▶ EXERCISE DIRECTIONS: Reproduce the following lines verbatim.

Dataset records

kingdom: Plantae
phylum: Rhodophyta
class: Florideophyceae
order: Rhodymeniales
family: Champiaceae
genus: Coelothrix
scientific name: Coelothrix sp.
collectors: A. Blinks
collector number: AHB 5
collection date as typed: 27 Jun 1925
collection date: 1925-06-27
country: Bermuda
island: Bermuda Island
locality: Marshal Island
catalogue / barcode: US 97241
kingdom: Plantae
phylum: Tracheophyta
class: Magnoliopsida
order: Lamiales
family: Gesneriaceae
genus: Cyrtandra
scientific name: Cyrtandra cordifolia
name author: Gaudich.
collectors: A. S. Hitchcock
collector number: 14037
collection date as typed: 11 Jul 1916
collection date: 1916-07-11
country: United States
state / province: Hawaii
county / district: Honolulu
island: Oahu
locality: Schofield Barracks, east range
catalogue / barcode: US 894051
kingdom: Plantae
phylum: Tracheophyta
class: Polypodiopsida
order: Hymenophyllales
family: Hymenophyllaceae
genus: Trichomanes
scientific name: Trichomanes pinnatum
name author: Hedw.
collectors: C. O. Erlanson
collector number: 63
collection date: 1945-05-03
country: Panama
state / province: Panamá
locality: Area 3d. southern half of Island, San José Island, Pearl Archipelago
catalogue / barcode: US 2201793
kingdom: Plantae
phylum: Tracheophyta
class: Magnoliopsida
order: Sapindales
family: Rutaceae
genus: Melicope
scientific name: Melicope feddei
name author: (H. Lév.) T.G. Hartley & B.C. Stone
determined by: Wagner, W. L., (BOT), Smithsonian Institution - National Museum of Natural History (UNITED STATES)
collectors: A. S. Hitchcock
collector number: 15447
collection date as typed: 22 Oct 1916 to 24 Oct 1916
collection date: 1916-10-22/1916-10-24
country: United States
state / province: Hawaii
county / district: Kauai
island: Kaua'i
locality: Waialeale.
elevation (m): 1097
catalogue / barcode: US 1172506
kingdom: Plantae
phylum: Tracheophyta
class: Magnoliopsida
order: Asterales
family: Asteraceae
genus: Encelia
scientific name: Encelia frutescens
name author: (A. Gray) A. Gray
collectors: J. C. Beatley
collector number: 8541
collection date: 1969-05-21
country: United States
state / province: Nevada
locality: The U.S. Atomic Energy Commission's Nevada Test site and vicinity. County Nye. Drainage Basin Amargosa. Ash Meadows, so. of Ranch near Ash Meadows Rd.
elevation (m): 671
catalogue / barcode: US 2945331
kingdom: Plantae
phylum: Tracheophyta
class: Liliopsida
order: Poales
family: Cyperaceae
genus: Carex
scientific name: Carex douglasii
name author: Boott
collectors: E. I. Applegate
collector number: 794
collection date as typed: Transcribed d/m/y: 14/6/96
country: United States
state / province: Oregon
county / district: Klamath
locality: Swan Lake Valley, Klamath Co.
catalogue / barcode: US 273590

▶ OUTPUT FOR THIS EXERCISE:
kingdom: Plantae
phylum: Rhodophyta
class: Florideophyceae
order: Rhodymeniales
family: Champiaceae
genus: Coelothrix
scientific name: Coelothrix sp.
collectors: A. Blinks
collector number: AHB 5
collection date as typed: 27 Jun 1925
collection date: 1925-06-27
country: Bermuda
island: Bermuda Island
locality: Marshal Island
catalogue / barcode: US 97241
kingdom: Plantae
phylum: Tracheophyta
class: Magnoliopsida
order: Lamiales
family: Gesneriaceae
genus: Cyrtandra
scientific name: Cyrtandra cordifolia
name author: Gaudich.
collectors: A. S. Hitchcock
collector number: 14037
collection date as typed: 11 Jul 1916
collection date: 1916-07-11
country: United States
state / province: Hawaii
county / district: Honolulu
island: Oahu
locality: Schofield Barracks, east range
catalogue / barcode: US 894051
kingdom: Plantae
phylum: Tracheophyta
class: Polypodiopsida
order: Hymenophyllales
family: Hymenophyllaceae
genus: Trichomanes
scientific name: Trichomanes pinnatum
name author: Hedw.
collectors: C. O. Erlanson
collector number: 63
collection date: 1945-05-03
country: Panama
state / province: Panamá
locality: Area 3d. southern half of Island, San José Island, Pearl Archipelago
catalogue / barcode: US 2201793
kingdom: Plantae
phylum: Tracheophyta
class: Magnoliopsida
order: Sapindales
family: Rutaceae
genus: Melicope
scientific name: Melicope feddei
name author: (H. Lév.) T.G. Hartley & B.C. Stone
determined by: Wagner, W. L., (BOT), Smithsonian Institution - National Museum of Natural History (UNITED STATES)
collectors: A. S. Hitchcock
collector number: 15447
collection date as typed: 22 Oct 1916 to 24 Oct 1916
collection date: 1916-10-22/1916-10-24
country: United States
state / province: Hawaii
county / district: Kauai
island: Kaua'i
locality: Waialeale.
elevation (m): 1097
catalogue / barcode: US 1172506
kingdom: Plantae
phylum: Tracheophyta
class: Magnoliopsida
order: Asterales
family: Asteraceae
genus: Encelia
scientific name: Encelia frutescens
name author: (A. Gray) A. Gray
collectors: J. C. Beatley
collector number: 8541
collection date: 1969-05-21
country: United States
state / province: Nevada
locality: The U.S. Atomic Energy Commission's Nevada Test site and vicinity. County Nye. Drainage Basin Amargosa. Ash Meadows, so. of Ranch near Ash Meadows Rd.
elevation (m): 671
catalogue / barcode: US 2945331
kingdom: Plantae
phylum: Tracheophyta
class: Liliopsida
order: Poales
family: Cyperaceae
genus: Carex
scientific name: Carex douglasii
name author: Boott
collectors: E. I. Applegate
collector number: 794
collection date as typed: Transcribed d/m/y: 14/6/96
country: United States
state / province: Oregon
county / district: Klamath
locality: Swan Lake Valley, Klamath Co.
catalogue / barcode: US 273590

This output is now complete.